> _Try it_: Copy out each line of the data below word for word, with no changes.

> _Data provided_:
"""
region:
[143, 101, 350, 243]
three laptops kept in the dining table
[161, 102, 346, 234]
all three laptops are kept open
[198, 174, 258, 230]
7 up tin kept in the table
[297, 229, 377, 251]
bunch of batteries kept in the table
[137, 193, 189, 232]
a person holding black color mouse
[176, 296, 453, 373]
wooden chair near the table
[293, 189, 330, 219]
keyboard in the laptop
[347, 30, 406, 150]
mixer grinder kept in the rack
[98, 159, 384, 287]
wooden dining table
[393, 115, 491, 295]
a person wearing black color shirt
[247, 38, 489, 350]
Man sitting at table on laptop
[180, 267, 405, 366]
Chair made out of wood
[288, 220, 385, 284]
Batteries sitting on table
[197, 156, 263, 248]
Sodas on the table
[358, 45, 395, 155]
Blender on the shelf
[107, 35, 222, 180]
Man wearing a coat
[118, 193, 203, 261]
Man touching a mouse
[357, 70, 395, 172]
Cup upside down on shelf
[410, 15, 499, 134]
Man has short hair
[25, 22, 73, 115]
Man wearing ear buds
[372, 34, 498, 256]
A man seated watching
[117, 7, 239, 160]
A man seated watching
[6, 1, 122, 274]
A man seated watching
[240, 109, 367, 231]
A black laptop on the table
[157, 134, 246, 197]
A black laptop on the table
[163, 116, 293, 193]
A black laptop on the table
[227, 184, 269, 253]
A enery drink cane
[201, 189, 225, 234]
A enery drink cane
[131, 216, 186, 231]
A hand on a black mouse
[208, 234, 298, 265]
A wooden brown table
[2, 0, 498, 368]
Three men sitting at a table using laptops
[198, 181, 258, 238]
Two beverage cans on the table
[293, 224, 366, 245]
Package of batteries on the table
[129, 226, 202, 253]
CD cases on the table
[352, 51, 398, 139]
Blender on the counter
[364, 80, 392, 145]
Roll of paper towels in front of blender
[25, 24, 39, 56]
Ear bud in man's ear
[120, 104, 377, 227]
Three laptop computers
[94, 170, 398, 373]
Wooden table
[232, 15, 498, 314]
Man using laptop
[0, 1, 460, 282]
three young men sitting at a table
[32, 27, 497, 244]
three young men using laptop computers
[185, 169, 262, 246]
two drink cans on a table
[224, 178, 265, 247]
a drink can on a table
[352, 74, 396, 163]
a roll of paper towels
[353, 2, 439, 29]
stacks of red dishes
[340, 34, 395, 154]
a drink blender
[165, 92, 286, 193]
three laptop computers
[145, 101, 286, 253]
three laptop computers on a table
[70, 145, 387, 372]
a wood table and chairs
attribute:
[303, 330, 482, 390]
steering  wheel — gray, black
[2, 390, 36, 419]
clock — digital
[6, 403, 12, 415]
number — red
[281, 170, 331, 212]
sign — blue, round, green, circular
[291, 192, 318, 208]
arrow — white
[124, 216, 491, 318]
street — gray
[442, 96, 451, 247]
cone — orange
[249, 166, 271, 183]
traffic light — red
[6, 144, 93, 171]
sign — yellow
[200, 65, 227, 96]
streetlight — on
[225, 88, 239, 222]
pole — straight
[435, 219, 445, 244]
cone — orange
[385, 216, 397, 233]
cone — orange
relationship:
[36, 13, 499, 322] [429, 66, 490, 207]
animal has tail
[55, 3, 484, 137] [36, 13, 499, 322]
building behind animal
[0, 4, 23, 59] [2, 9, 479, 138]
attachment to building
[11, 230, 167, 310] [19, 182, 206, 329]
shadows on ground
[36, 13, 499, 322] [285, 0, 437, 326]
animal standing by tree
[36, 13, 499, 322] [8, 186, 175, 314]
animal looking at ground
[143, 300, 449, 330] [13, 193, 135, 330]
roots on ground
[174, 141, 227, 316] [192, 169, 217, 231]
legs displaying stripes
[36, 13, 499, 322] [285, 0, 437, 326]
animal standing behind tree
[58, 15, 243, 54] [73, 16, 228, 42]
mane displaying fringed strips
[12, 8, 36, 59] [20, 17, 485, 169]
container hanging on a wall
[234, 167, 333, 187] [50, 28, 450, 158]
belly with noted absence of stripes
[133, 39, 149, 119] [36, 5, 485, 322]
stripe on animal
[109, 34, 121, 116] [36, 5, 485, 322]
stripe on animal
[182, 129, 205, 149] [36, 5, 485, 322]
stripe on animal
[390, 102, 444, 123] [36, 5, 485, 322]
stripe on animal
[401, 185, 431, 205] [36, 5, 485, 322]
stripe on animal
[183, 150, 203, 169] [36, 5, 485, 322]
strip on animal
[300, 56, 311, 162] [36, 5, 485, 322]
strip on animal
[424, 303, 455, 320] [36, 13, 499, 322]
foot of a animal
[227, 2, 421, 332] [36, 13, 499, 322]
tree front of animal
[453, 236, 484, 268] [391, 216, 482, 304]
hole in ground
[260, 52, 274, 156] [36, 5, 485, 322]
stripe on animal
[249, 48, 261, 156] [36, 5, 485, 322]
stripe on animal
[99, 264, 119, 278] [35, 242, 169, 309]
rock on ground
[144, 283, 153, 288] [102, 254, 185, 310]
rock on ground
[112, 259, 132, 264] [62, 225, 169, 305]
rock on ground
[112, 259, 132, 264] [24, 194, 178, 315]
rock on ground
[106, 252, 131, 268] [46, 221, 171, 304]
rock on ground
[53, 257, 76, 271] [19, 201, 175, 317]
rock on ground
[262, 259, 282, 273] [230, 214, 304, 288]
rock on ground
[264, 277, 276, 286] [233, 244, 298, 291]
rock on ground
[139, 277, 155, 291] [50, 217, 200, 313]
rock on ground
"""
> _Answer box_:
region:
[143, 101, 350, 243]
three laptops kept in the dining table
[161, 102, 346, 234]
all three laptops are kept open
[198, 174, 258, 230]
7 up tin kept in the table
[297, 229, 377, 251]
bunch of batteries kept in the table
[137, 193, 189, 232]
a person holding black color mouse
[176, 296, 453, 373]
wooden chair near the table
[293, 189, 330, 219]
keyboard in the laptop
[347, 30, 406, 150]
mixer grinder kept in the rack
[98, 159, 384, 287]
wooden dining table
[393, 115, 491, 295]
a person wearing black color shirt
[247, 38, 489, 350]
Man sitting at table on laptop
[180, 267, 405, 366]
Chair made out of wood
[288, 220, 385, 284]
Batteries sitting on table
[197, 156, 263, 248]
Sodas on the table
[358, 45, 395, 155]
Blender on the shelf
[107, 35, 222, 180]
Man wearing a coat
[118, 193, 203, 261]
Man touching a mouse
[357, 70, 395, 172]
Cup upside down on shelf
[410, 15, 499, 134]
Man has short hair
[25, 22, 73, 115]
Man wearing ear buds
[372, 34, 498, 256]
A man seated watching
[117, 7, 239, 160]
A man seated watching
[6, 1, 122, 274]
A man seated watching
[240, 109, 367, 231]
A black laptop on the table
[157, 134, 246, 197]
A black laptop on the table
[163, 116, 293, 193]
A black laptop on the table
[227, 184, 269, 253]
A enery drink cane
[201, 189, 225, 234]
A enery drink cane
[131, 216, 186, 231]
A hand on a black mouse
[208, 234, 298, 265]
A wooden brown table
[2, 0, 498, 368]
Three men sitting at a table using laptops
[198, 181, 258, 238]
Two beverage cans on the table
[293, 224, 366, 245]
Package of batteries on the table
[129, 226, 202, 253]
CD cases on the table
[352, 51, 398, 139]
Blender on the counter
[364, 80, 392, 145]
Roll of paper towels in front of blender
[25, 24, 39, 56]
Ear bud in man's ear
[120, 104, 377, 227]
Three laptop computers
[94, 170, 398, 373]
Wooden table
[232, 15, 498, 314]
Man using laptop
[0, 1, 460, 282]
three young men sitting at a table
[32, 27, 497, 244]
three young men using laptop computers
[185, 169, 262, 246]
two drink cans on a table
[224, 178, 265, 247]
a drink can on a table
[352, 74, 396, 163]
a roll of paper towels
[353, 2, 439, 29]
stacks of red dishes
[340, 34, 395, 154]
a drink blender
[165, 92, 286, 193]
three laptop computers
[145, 101, 286, 253]
three laptop computers on a table
[70, 145, 387, 372]
a wood table and chairs
attribute:
[303, 330, 482, 390]
steering  wheel — gray, black
[2, 390, 36, 419]
clock — digital
[6, 403, 12, 415]
number — red
[281, 170, 331, 212]
sign — blue, round, green, circular
[291, 192, 318, 208]
arrow — white
[124, 216, 491, 318]
street — gray
[442, 96, 451, 247]
cone — orange
[249, 166, 271, 183]
traffic light — red
[6, 144, 93, 171]
sign — yellow
[200, 65, 227, 96]
streetlight — on
[225, 88, 239, 222]
pole — straight
[435, 219, 445, 244]
cone — orange
[385, 216, 397, 233]
cone — orange
relationship:
[36, 13, 499, 322] [429, 66, 490, 207]
animal has tail
[55, 3, 484, 137] [36, 13, 499, 322]
building behind animal
[0, 4, 23, 59] [2, 9, 479, 138]
attachment to building
[11, 230, 167, 310] [19, 182, 206, 329]
shadows on ground
[36, 13, 499, 322] [285, 0, 437, 326]
animal standing by tree
[36, 13, 499, 322] [8, 186, 175, 314]
animal looking at ground
[143, 300, 449, 330] [13, 193, 135, 330]
roots on ground
[174, 141, 227, 316] [192, 169, 217, 231]
legs displaying stripes
[36, 13, 499, 322] [285, 0, 437, 326]
animal standing behind tree
[58, 15, 243, 54] [73, 16, 228, 42]
mane displaying fringed strips
[12, 8, 36, 59] [20, 17, 485, 169]
container hanging on a wall
[234, 167, 333, 187] [50, 28, 450, 158]
belly with noted absence of stripes
[133, 39, 149, 119] [36, 5, 485, 322]
stripe on animal
[109, 34, 121, 116] [36, 5, 485, 322]
stripe on animal
[182, 129, 205, 149] [36, 5, 485, 322]
stripe on animal
[390, 102, 444, 123] [36, 5, 485, 322]
stripe on animal
[401, 185, 431, 205] [36, 5, 485, 322]
stripe on animal
[183, 150, 203, 169] [36, 5, 485, 322]
strip on animal
[300, 56, 311, 162] [36, 5, 485, 322]
strip on animal
[424, 303, 455, 320] [36, 13, 499, 322]
foot of a animal
[227, 2, 421, 332] [36, 13, 499, 322]
tree front of animal
[453, 236, 484, 268] [391, 216, 482, 304]
hole in ground
[260, 52, 274, 156] [36, 5, 485, 322]
stripe on animal
[249, 48, 261, 156] [36, 5, 485, 322]
stripe on animal
[99, 264, 119, 278] [35, 242, 169, 309]
rock on ground
[144, 283, 153, 288] [102, 254, 185, 310]
rock on ground
[112, 259, 132, 264] [62, 225, 169, 305]
rock on ground
[112, 259, 132, 264] [24, 194, 178, 315]
rock on ground
[106, 252, 131, 268] [46, 221, 171, 304]
rock on ground
[53, 257, 76, 271] [19, 201, 175, 317]
rock on ground
[262, 259, 282, 273] [230, 214, 304, 288]
rock on ground
[264, 277, 276, 286] [233, 244, 298, 291]
rock on ground
[139, 277, 155, 291] [50, 217, 200, 313]
rock on ground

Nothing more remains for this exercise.